Again, it is not unionbusting. Pick another term to describe it if you
like but don't twist the existing loaded term unionbusting to suit your
purpose.
>
>> If CNA feel they can offer a better deal to workers than SEIU should
>> they just sit on their hands and say "Oh well, an injury to one isn't
>> necessarily an injury to all?" and simply ignore what they feel is a
>> bad union contract to other nurses?
>>
>
> CNA is offering nothing to CHP workers. See above.
>
>
>> After all the nurses in question
>> were not really involved in crafting the SEIU deal were they?
>>
>
> The deal was to make the boss back off in a union election. CHP RNs
> were intimately involved in the Corporate Social Responsibility
> Campaign to make this happen, and there were just as involved in
> crafting the organizing agreement as Tenet CNA RNs were in crafting
> the "backroom deal" between Tenet and CNA.
>
So my point stands. Just because CNA once made a crappy backroom deal is not an excuse for SEIU to do the same. That is why contrary to what you write below my analogy is not a poor one. Unless you blindly believe CNA wishes to stop the SEIU while never coming forth with an alternate plan. That is rather paranoid thinking in my opinion.
>
>> Whether
>> the CNA has engaged in similar deals in the past is irrelevant to the
>> nurses involved in this particular conflict so bringing this fact up is
>> a red herring. As an analogy if I slapped my wife once does that mean I
>> can never call the police if I see my neighbor slapping his wife simply
>> because I was guilty of the same offense once? This is the logic you
>> seem fixated on and the answer is of course no.
>>
>
> Your analogy is poor. Here's a better one: Rose Ann Demoro sees Andy
> Stern and Trevor Fetter (Tenet CEO) shake hands in 2003. She
> desperately wants to shake Trevor's hand too. To make this happen, she
> screams at the top of her lungs "wifebeater! wifebeater! wifebeater!"

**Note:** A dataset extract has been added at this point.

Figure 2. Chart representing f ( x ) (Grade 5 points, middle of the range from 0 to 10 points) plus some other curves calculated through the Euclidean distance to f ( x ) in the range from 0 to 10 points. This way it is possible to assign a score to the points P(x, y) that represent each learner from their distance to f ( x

> and threatens to file a lawsuit (files a lawsuit?) to get shaking
> hands classified as a particularly egregious form of wifebeating. To
> preserve comity, Andy and Trevor agree to allow Rose Ann to shake
> Trevor's hand too. Wanting nothing more to get in on the handshaking
> action, Rose Ann of course does not pass this opportunity up on
> "principle" and eagerly pumps the Tenet CEO's hand up and down in a
> rapid motion. Fast forward to 2008. Rose Ann again sees SEIU shaking
> hands with another hospital system, and screams at the top of her
> lungs, "wifebeater! wifebeater! wifebeater!" It's clear to me the
> earlier episode has a direct bearing on the truth claims of the CNA in
> the latter episode of screaming "wifebeater!"
>
> You don't think it's telling that those not in the know had a hard
> time believing the CNA would ever sign an organizing agreement with
> the boss in the first place? I do.
>
You only think it's telling when it fits your preconceived notion. When the converse is true it feel it is irrelevant.
>
>> To label an attempt to shout down speakers and crash a Labor Notes
>> conference for whatever reason a peaceful protest is total bullshit and
>> quite laughable. It is, as Max wrote, hooliganism.

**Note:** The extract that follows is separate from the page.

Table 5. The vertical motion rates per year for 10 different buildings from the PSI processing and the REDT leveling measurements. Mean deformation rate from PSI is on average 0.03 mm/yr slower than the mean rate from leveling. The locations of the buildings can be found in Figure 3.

>> An injury to one and all that, remember?
>>
>
> You've no doubt read Dan Clawson's account at DailyKos? Reasonable
> people can disagree from time to time, right?
When I disagree with other union members I don't try to crash their meeting and shout them down. I am not interested in making unionizing attempts look bad in public eyes. Apparently SEIU has no problem doing this in this example.